WHAT THE TASK ASKS
Reproduce word for word the stretch from the start of the listing through the line containing "kreklus vai citus apdrukātus priekšmetus vai".

DATA EXCERPTS
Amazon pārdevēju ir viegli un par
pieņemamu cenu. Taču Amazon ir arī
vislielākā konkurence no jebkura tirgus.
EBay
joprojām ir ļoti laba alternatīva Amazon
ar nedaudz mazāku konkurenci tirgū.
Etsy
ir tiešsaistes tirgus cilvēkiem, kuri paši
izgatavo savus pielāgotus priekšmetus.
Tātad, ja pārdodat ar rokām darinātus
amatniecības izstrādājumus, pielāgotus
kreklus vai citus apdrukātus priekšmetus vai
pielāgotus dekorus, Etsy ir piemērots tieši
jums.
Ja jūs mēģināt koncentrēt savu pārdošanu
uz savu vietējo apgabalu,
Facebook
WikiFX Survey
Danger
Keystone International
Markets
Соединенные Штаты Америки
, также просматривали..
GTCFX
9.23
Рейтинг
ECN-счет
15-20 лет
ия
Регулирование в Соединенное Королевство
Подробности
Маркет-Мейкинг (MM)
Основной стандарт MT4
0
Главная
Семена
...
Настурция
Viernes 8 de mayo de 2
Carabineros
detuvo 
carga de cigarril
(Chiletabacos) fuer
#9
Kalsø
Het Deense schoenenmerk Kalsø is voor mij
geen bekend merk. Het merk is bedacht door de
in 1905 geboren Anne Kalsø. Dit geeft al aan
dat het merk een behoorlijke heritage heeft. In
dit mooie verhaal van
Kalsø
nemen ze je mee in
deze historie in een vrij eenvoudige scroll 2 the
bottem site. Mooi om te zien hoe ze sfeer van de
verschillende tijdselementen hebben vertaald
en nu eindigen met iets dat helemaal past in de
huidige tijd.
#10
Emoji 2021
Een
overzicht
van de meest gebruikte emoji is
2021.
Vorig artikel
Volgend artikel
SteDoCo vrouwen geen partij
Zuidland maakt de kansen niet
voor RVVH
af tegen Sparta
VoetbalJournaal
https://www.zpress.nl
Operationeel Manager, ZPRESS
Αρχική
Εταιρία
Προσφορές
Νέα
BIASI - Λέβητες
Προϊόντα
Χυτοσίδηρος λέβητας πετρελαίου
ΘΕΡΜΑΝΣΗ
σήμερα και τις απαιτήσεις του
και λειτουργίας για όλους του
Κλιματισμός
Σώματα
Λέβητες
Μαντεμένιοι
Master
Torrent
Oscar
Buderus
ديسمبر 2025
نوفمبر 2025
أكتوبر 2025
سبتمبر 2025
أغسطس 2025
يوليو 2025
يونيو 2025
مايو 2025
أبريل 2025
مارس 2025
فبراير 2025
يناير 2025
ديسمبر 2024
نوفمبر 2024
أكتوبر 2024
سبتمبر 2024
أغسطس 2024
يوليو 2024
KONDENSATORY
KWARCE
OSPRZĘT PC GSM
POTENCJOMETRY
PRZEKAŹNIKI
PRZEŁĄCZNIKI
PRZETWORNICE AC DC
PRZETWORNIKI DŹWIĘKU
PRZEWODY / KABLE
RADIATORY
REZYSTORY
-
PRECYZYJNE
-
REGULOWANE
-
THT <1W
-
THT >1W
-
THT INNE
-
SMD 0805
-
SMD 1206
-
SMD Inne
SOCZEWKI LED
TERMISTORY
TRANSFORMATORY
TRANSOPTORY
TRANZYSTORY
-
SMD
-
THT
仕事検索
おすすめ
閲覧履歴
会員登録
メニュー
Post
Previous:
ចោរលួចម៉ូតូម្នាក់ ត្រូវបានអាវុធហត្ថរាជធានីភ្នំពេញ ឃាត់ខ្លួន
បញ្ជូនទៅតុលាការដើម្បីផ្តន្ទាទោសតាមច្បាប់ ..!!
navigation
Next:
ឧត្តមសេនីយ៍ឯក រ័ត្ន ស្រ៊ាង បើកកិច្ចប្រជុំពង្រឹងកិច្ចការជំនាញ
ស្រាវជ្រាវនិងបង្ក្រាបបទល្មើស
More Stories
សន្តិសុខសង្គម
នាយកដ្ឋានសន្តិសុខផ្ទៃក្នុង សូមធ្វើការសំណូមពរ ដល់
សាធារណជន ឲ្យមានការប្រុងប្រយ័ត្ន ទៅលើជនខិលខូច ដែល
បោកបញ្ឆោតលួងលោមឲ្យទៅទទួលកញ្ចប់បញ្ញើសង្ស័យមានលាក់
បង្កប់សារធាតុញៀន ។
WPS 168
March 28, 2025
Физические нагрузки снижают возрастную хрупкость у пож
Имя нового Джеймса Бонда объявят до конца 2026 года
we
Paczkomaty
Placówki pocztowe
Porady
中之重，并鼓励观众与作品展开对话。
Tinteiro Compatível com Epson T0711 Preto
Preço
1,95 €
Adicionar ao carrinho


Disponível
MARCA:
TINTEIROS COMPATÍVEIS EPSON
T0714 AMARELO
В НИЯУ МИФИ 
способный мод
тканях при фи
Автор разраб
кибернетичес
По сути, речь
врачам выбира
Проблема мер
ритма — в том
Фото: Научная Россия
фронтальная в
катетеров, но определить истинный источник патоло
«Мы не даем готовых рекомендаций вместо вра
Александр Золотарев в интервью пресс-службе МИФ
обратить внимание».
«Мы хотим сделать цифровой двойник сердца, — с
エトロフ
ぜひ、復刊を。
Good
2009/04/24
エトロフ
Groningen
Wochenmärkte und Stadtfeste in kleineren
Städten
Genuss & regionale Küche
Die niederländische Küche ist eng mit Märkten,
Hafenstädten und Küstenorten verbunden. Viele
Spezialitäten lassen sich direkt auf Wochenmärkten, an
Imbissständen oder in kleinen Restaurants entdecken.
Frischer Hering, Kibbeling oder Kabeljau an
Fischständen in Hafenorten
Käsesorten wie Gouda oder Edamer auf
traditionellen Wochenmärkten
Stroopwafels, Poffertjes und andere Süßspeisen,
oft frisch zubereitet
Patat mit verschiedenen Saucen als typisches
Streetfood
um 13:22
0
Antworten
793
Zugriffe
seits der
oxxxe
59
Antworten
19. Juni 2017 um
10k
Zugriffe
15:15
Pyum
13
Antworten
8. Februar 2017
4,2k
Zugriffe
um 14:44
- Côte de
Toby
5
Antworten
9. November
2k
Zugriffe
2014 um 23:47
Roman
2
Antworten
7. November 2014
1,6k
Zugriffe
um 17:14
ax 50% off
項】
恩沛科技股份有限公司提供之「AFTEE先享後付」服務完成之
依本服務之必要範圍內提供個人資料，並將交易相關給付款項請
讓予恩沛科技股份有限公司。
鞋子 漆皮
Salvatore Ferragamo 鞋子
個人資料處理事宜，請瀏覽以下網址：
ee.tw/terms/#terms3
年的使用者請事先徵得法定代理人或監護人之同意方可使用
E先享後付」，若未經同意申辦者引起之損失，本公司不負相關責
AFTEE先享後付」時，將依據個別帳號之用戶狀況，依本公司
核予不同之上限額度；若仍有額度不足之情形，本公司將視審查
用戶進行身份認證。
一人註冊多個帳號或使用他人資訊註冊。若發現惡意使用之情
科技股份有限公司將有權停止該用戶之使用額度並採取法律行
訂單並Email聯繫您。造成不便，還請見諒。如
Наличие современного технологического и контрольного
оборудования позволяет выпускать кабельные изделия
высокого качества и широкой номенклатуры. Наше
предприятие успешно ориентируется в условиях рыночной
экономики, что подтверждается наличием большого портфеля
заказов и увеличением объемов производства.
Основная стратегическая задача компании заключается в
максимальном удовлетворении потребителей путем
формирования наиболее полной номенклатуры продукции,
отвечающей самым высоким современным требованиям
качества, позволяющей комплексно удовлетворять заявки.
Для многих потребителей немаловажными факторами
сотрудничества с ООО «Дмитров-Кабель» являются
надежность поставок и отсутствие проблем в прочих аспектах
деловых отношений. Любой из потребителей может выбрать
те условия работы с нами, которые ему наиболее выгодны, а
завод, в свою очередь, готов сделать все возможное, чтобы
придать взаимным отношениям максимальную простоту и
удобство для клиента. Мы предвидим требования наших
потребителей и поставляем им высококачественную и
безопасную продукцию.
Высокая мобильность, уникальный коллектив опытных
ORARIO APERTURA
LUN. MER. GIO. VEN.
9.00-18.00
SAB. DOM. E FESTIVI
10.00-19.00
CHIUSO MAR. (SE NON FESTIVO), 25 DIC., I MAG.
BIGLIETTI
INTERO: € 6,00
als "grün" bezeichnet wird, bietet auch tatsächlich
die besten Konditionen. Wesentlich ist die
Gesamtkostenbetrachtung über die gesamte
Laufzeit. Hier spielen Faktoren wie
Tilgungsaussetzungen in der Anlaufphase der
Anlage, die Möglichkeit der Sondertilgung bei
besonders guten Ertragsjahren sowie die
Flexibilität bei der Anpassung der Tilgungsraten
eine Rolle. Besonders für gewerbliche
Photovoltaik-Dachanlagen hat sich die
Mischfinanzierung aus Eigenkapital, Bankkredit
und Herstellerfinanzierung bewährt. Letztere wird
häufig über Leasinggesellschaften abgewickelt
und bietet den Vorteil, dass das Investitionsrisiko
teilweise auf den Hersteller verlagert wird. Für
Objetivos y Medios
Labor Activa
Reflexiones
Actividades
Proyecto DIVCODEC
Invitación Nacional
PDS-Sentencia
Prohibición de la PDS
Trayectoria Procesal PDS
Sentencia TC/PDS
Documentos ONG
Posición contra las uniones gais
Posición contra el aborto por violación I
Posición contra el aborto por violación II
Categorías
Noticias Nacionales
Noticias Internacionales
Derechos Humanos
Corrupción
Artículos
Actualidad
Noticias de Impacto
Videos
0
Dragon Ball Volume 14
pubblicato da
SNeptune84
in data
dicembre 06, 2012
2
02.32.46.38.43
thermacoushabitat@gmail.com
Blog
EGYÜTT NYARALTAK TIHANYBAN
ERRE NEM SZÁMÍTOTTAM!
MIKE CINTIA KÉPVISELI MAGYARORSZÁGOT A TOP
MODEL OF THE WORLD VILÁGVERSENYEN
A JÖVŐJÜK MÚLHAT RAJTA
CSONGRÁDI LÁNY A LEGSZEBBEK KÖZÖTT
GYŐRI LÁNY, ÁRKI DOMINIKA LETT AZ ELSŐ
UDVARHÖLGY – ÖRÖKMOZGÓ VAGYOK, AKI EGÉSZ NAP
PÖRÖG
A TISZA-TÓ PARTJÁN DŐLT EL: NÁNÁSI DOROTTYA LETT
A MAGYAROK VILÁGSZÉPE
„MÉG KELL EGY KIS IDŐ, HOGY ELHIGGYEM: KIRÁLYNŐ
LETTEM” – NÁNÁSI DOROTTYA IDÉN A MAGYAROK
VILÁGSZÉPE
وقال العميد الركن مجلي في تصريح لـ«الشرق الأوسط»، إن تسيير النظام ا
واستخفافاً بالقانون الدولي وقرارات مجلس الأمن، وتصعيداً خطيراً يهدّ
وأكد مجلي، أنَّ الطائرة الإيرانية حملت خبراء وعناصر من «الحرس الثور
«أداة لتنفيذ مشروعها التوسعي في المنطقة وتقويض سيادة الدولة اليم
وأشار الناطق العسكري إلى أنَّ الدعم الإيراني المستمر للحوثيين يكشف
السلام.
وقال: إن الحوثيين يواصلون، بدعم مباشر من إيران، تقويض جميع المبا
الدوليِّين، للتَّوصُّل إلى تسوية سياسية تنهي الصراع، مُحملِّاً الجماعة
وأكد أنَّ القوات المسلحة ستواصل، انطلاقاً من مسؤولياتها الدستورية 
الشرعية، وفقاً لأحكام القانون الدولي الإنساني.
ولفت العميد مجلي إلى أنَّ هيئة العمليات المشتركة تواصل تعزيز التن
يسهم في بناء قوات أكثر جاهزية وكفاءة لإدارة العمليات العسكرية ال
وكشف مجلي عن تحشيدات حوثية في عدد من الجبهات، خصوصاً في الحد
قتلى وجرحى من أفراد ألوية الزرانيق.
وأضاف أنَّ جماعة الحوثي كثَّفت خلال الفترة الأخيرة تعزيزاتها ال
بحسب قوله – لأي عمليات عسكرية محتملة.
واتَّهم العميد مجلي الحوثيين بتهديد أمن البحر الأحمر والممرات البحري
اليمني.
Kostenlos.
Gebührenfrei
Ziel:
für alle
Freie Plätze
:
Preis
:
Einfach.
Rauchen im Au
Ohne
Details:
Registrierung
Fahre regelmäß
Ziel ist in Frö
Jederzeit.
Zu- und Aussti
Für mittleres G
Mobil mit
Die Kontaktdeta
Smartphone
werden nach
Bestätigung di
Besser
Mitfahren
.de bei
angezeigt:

RESPONSE TO THIS EXERCISE
Amazon pārdevēju ir viegli un par
pieņemamu cenu. Taču Amazon ir arī
vislielākā konkurence no jebkura tirgus.
EBay
joprojām ir ļoti laba alternatīva Amazon
ar nedaudz mazāku konkurenci tirgū.
Etsy
ir tiešsaistes tirgus cilvēkiem, kuri paši
izgatavo savus pielāgotus priekšmetus.
Tātad, ja pārdodat ar rokām darinātus
amatniecības izstrādājumus, pielāgotus
kreklus vai citus apdrukātus priekšmetus vai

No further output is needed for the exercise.